• _Selection_:
━━━━━━━━━━━━━━━━━━━━

Welcome to Spider-Man Roulette! Shelfdust’s Patreon backers were asked to pick a number at random – and now I’m going to write about whichever corresponding issue of “Amazing Spider-Man” they chose! This issue was picked by Patreon backer Jeff Stephens, who chose number #591 for the roulette!

Last time round I wrote about issue #55 of Amazing Spider-Man, which came out decades before I was even born. That comic still works today, more or less, which is more than you can say for issue #591, which only came out ten years ago. There’s a timelessness in #55 which #591 can’t match: it’s dated far more than it’s predecessor, which is an incredible thing to think about.

What #591 has working against it is, well, most things, but particularly its a victim of its own context. This is within the earlier period of the “Brand New Day” era, which grouped up a bunch of writers and artists and had them rotate around stories for Spider-Man which follow the aftermath of the  infamous “One More Day” storyline. That’d be the one where Peter Parker and Mary Jane Watson magically sacrificed their marriage to Mephisto so Aunt May would survive getting shot. The comics wrote the marriage out of existence so it had never happened, and the Brand New Day storyline rebooted the Spider-Man line as if from scratch. Mary Jane was gone, Harry Osborn was alive again, and a bunch of confusing plot elements were all dropped into an abyss.

It… wasn’t a storyline people responded to positively, because it was essentially an editorial remit turned into a narrative: Marvel didn’t want Spider-Man to seem old and married, so they made him young and single again. With so many people furious about the decision, however, the new creative team for the “Brand New Day” run of the comics had to try and find ways to distract upset readers. They added several mysteries into the comic which would all eventually be revealed, as a way to keep people focused on other things rather than, y’know, where Mary Jane had gone. One of the most prominent mysteries was “why does nobody know Spider-Man’s secret identity?”

That’s the main thrust of this issue, which teams Spidey up with the Fantastic Four. They don’t know Spider-Man’s secret identity, which drives Johnny Storm particularly furious. He spends the entire page count yelling at Spider-Man, arguing that he should be allowed to know the name of the man he’s working alongside. It’s all part of the early-era BND narrative, which worked around the idea that if readers had enough mysteries to speculate on, they’d eventually forget about the storyline they all hated which reverted Spider-Man’s life back a decade or two.

Which is where the problem lies for current-day readers. I already know that everything has now moved on from One More Day – I’m pretty sure Mary Jane and Peter are event dating again. So when I read this issue my main thought is “why should I care about this?”. Even though I know that Doctor Octopus isn’t going to take over America in issue #55, there’s at least a storyline I can follow, and an adventure I can enjoy along the way. By contrast, this issue only has that mystery, and it’s one which has been solved. It’s like reading a murder mystery for a second time – you need the characters, dialogue and setting to be interesting if there’s any merit to the endeavour.

And even the characters admit that this is a particularly dull adventure for them to venture out into. There are several moments where Peter tells the Fantastic Four that he’s finding this whole mission pretty boring and rote, and… well, I can’t argue with him there. They’ve all gone to an alternate dimension, where they need save the… the man… from the… from the thing he’s trying to… solve…?

━━━━━━━━━━━━━━━━━━━━

[Extracted records]
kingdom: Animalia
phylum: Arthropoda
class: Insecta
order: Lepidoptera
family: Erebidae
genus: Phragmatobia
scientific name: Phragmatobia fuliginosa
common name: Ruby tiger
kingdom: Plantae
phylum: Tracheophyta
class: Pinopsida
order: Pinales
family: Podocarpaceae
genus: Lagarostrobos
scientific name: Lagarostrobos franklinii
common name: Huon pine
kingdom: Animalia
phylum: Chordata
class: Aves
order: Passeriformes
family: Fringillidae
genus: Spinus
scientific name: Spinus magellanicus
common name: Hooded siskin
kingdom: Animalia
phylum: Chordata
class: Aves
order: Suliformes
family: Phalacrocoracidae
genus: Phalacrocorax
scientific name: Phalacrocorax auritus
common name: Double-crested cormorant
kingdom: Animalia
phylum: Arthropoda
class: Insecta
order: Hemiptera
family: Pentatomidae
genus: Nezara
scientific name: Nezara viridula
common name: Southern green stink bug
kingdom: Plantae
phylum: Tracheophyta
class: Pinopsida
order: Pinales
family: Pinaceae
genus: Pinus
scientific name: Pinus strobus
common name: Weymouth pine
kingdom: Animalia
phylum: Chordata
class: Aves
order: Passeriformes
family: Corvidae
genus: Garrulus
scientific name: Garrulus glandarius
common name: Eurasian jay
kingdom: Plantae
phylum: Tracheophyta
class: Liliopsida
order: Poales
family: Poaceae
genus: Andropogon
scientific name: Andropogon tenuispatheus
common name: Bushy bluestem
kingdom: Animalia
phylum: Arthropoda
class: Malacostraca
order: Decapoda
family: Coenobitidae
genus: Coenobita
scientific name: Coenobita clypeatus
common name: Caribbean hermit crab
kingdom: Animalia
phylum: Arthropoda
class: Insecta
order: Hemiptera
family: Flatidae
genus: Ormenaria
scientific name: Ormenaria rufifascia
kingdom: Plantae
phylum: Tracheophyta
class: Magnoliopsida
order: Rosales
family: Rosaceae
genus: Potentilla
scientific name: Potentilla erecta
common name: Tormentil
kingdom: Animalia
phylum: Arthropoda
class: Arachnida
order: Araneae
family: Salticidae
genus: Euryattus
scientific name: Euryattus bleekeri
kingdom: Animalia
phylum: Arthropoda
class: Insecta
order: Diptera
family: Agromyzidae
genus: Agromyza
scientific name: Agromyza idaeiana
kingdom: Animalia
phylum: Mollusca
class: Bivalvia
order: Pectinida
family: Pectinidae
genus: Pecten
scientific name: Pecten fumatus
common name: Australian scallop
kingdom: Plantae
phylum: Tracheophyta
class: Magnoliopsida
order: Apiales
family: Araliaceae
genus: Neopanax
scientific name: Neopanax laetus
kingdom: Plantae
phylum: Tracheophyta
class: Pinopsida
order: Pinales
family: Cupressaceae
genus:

━━━━━━━━━━━━━━━━━━━━

• _Tasks_:
1. In the Spider-Man review, which team does Spider-Man join up with in issue #591?
2. Write out the Spider-Man review word for word from "Welcome to Spider-Man" to "for the roulette!".

• _Solutions below_:
1. The Fantastic Four.

2.
Welcome to Spider-Man Roulette! Shelfdust’s Patreon backers were asked to pick a number at random – and now I’m going to write about whichever corresponding issue of “Amazing Spider-Man” they chose! This issue was picked by Patreon backer Jeff Stephens, who chose number #591 for the roulette!